Controlling your Tough Eye Allergies
Eye allergies are the body's overreaction to one or more harmless airborne substances such as dust, pollen or animal dander. Approximately 20% of the U.S. population suffers from some form of allergies, and almost half of them experience eye allergy symptoms. Allergies are thought to be hereditary, and many sufferers have a family history of the disorder.

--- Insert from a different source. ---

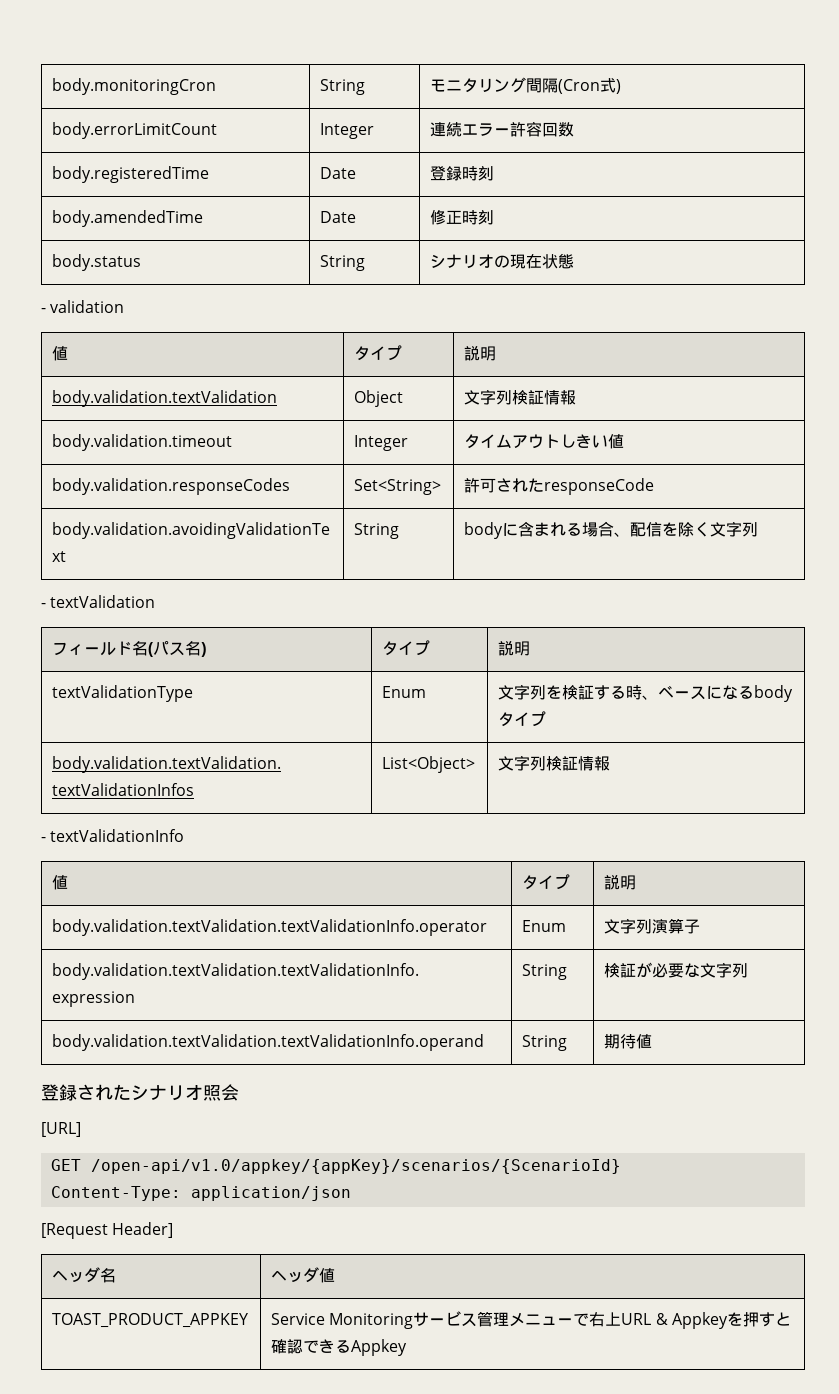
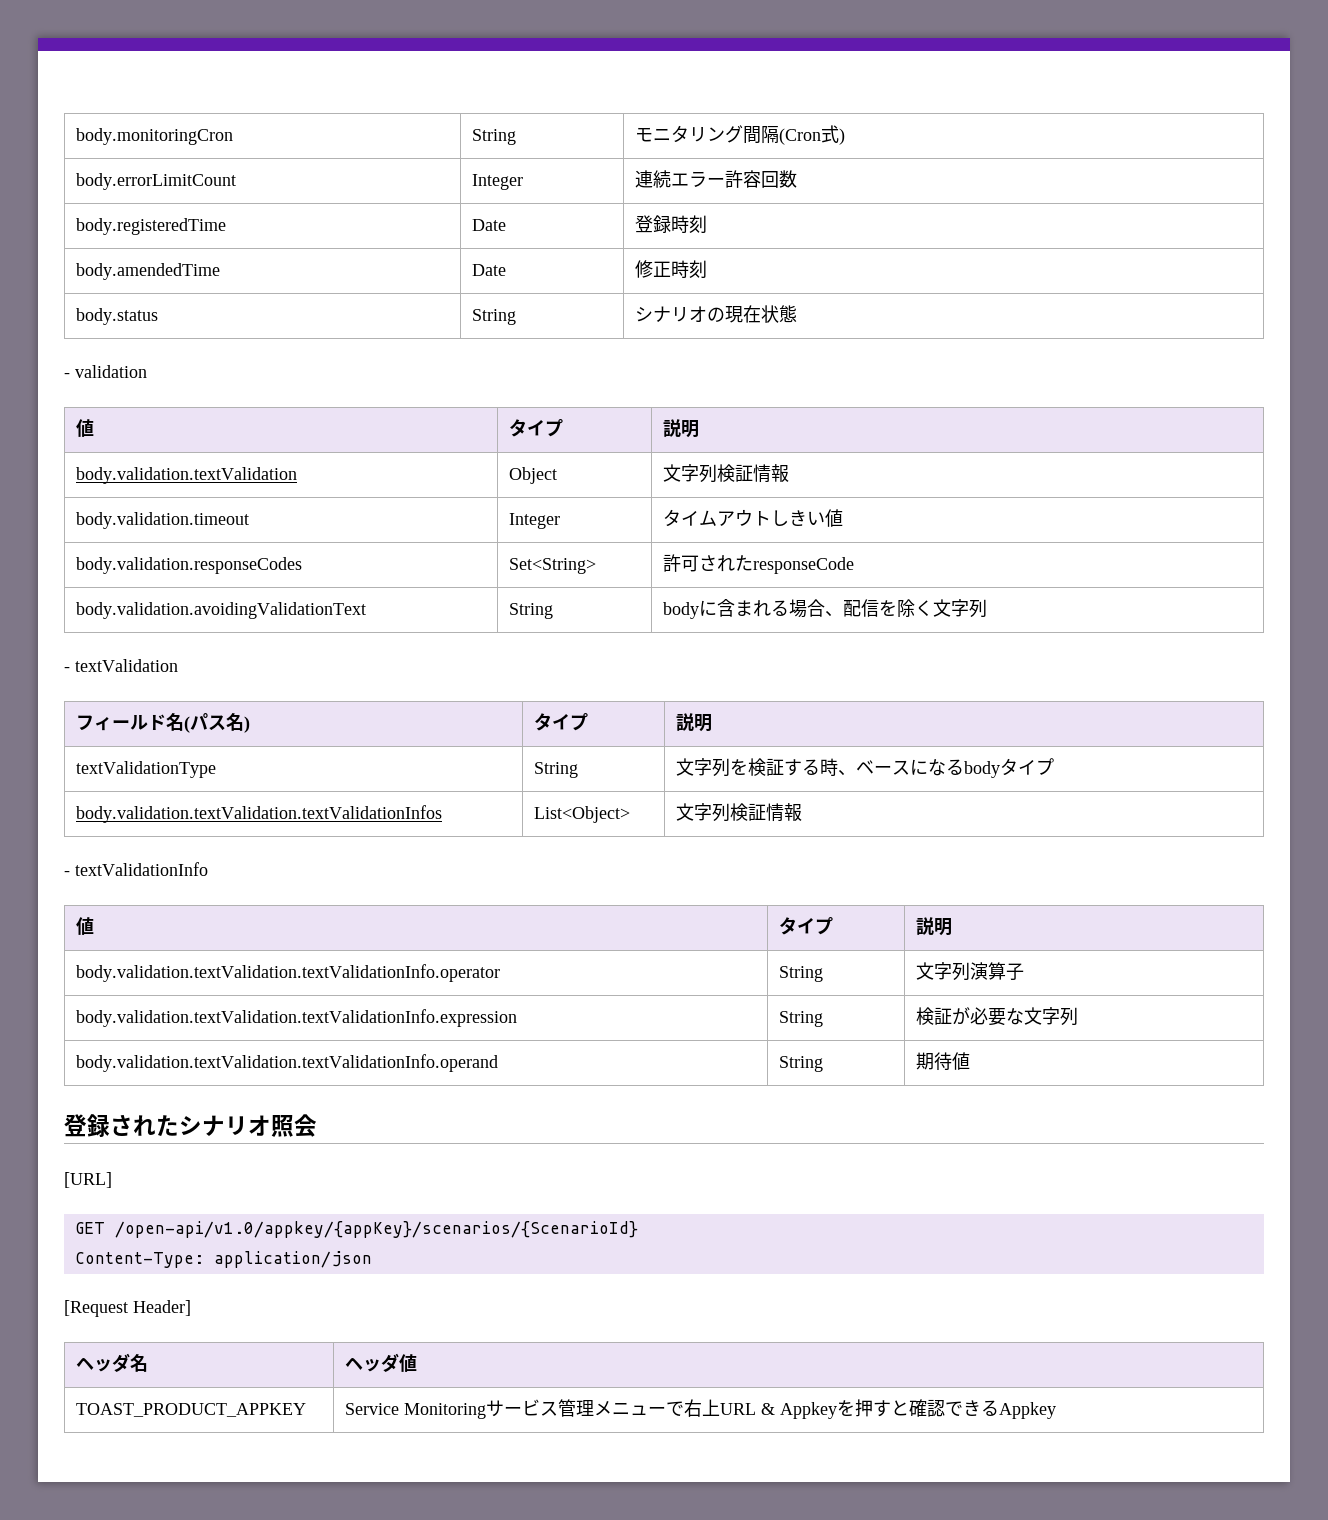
[382,686,427,698] Enum -> [533,762,578,778] String
[522,920,567,932] Enum -> [778,966,823,982] String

Allergies can be classified as seasonal or perennial. Seasonal allergies occur only during certain seasons of the year and are often caused by pollen in the air from grasses, weeds, trees, or other plants. Perennial allergies occur year-round and are caused by more ubiquitous substances, such as household dust or pet dander.
Eye allergy symptoms
Typical eye allergy symptoms include:
- Watery eyes
- Scratchy or foreign body sensation
- Blurry vision
First line of defense: avoid allergens
The most effective way to control eye allergies is to avoid whatever is causing them. For seasonal allergy sufferers, this means staying indoors when the pollen count is highest. For perennial allergies, there are many things you can do to make your home more comfortable for you.
Reduce allergens in your home:
- Clean regularly. Use a vacuum with a HEPA filtration system to trap allergens.
- Minimize the dust mite population by keeping the humidity in the house low (30-50%). Use "mite proof" covers on pillows and mattresses. Wash bedding often in hot water (at least 130°F)
- Use a damp rag to dust or clean floors, not a feather duster or broom which will stir up allergens.
- Reduce mold by cleaning damp areas often (such as bathrooms, kitchen, and basement). Use a dehumidifier, if necessary, to control mold growth.
- If you have a pet that you are allergic to, keep it outdoors as much as possible, and do not allow it in the bedroom. Close air vents in the bedroom so that dander cannot migrate in from the rest of the house.
Avoid seasonal allergens:
- Stay indoors when the pollen count is high, especially during peak times (mid-morning and early evening) and on windy days.
- Keep windows closed and use the air conditioner when in the house or the car. Clean the air conditioner filter often. Do not use window fans.
- Wear glasses or sunglasses when outdoors to make it more difficult for allergens to enter your eyes.
Treatments and medications
- Artificial tears - these eye drops moisten dry, irritated eyes and can wash out allergens. They can be used as often as is necessary and can even be refrigerated to provide cooling comfort.
- Antihistamines - Oral antihistamines can relieve some allergy symptoms, however they can also have a drying effect on the eyes and increase irritation. Antihistamine eye drops are effective at reducing redness, swelling, and itching, but need to be administered every few hours.
- Decongestants - these eye drops contain vasoconstrictors which lessen the redness of the eyes by making the blood vessels smaller. They only treat the symptom, not the cause of the problem. Decongestant drops should only be used for 2-3 days at most, as they have an addictive effect. When you stop using them, you may experience "rebound" redness as the blood vessels, which have become accustomed to the drops, become larger than they were before the treatment.
- Mast cell stabilizers - these drops are used to prevent allergy symptoms by blocking the release of histamines. They must be used before exposure to the allergen, but the effects are long-lasting.
- NSAIDs (Nonsteroidal anti-inflammatory drugs) - these eyedrops can also reduce eye allergy symptoms such as redness, swelling, and itching. However, they may burn or sting when applied and may need to be used four times per day.
- Corticosteroids - these drops may be prescribed if you have chronic and severe eye allergy symptoms. There are risks associated with this treatment and possible side effects include glaucoma, cataracts, and secondary infection. These drops should only be used short-term under the close supervision of your ophthalmologist.
- Immunotherapy - tiny amounts of allergen are injected over time by an allergist, in order to gradually build up your body's immunity. The dose is increased over time, and treatment may take several months to reach full effectiveness. You may still need some medication after the treatment is finished.
Special concerns for contact lens wearers
Contact lenses can cause increased discomfort for allergy sufferers. Allergens can stick to the lenses and linger in the eye. Allergy-related eye fluids can also build up on the lenses, causing irritation.
To minimize these problems, ask your eye doctor for eye drops that can reduce your symptoms while keeping your lenses clean. Alternatively, consider switching to disposable contact lenses. Changing lenses daily will prevent long-term build-up.
Contact users must also be cautions when choosing eye drops. Some drops can discolor or damage certain lenses. Consult with your doctor before trying new drops (or existing drops with new contacts).